** DATA **
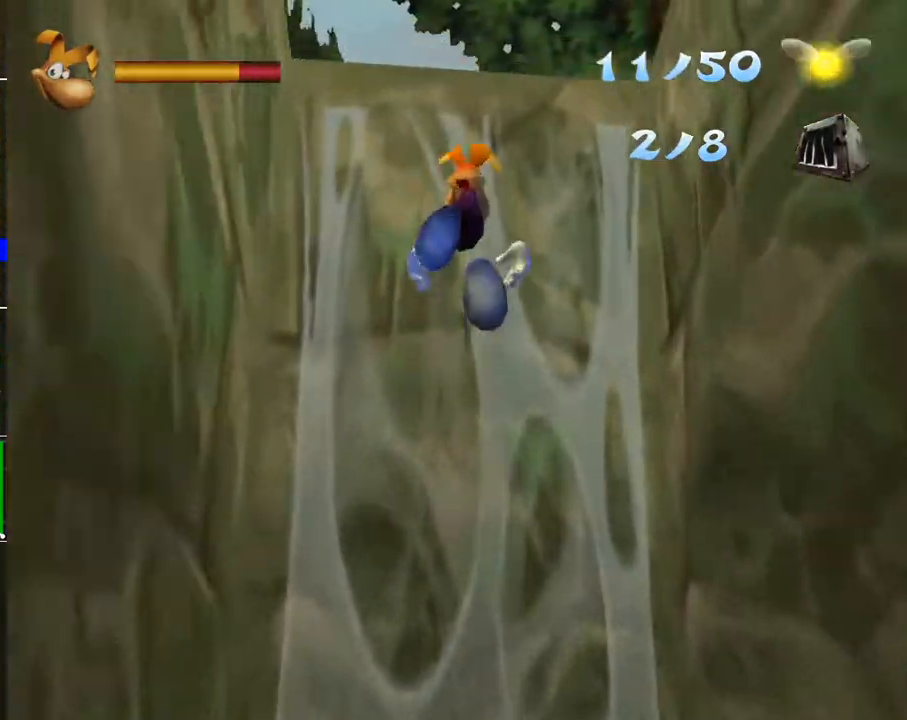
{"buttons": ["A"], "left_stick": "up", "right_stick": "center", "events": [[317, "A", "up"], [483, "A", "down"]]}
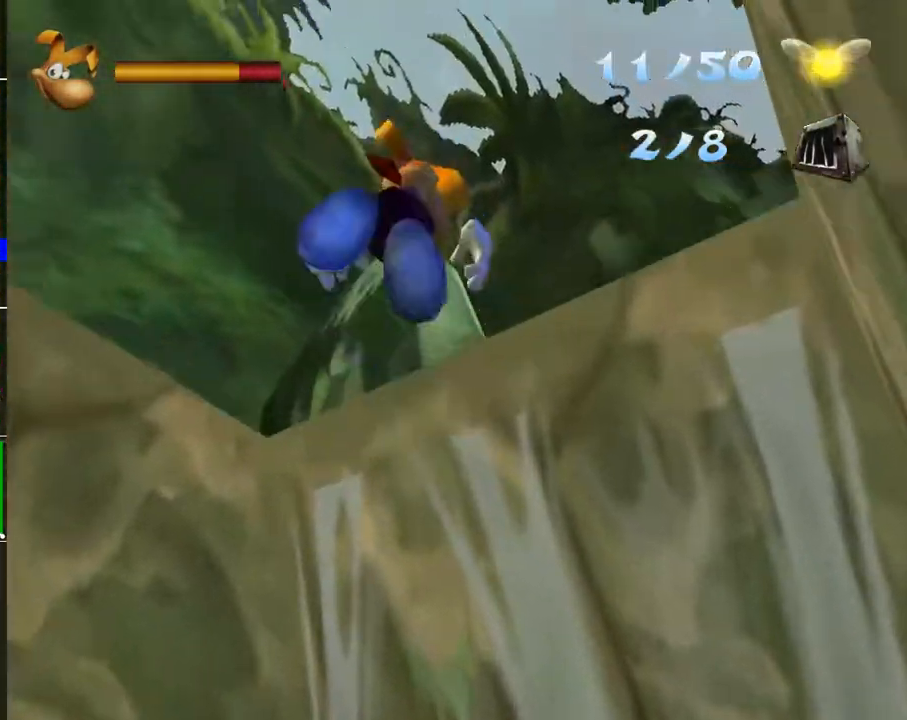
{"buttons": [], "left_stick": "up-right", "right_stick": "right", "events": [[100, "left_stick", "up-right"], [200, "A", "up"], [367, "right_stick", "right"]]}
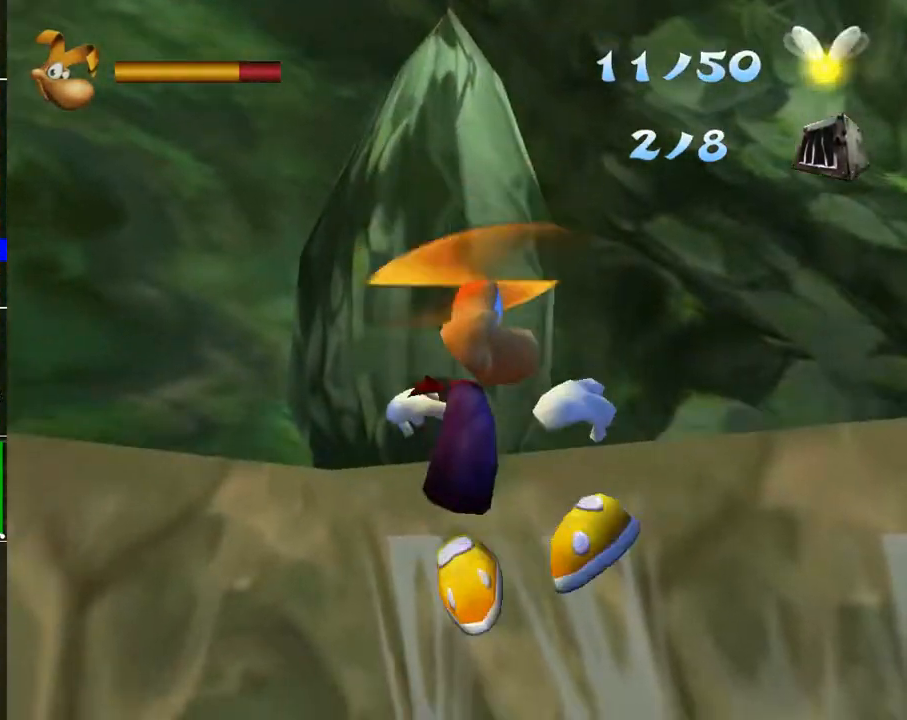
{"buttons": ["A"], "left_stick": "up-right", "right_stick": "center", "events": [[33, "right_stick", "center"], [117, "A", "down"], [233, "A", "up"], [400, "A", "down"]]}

** WHAT THE EXERCISE ASKS **
Could you return the whole listing exactly, images excluded?

** ANSWER TO THE PROBLEM **
{"buttons": ["A"], "left_stick": "up", "right_stick": "center", "events": [[317, "A", "up"], [483, "A", "down"]]}
{"buttons": [], "left_stick": "up-right", "right_stick": "right", "events": [[100, "left_stick", "up-right"], [200, "A", "up"], [367, "right_stick", "right"]]}
{"buttons": ["A"], "left_stick": "up-right", "right_stick": "center", "events": [[33, "right_stick", "center"], [117, "A", "down"], [233, "A", "up"], [400, "A", "down"]]}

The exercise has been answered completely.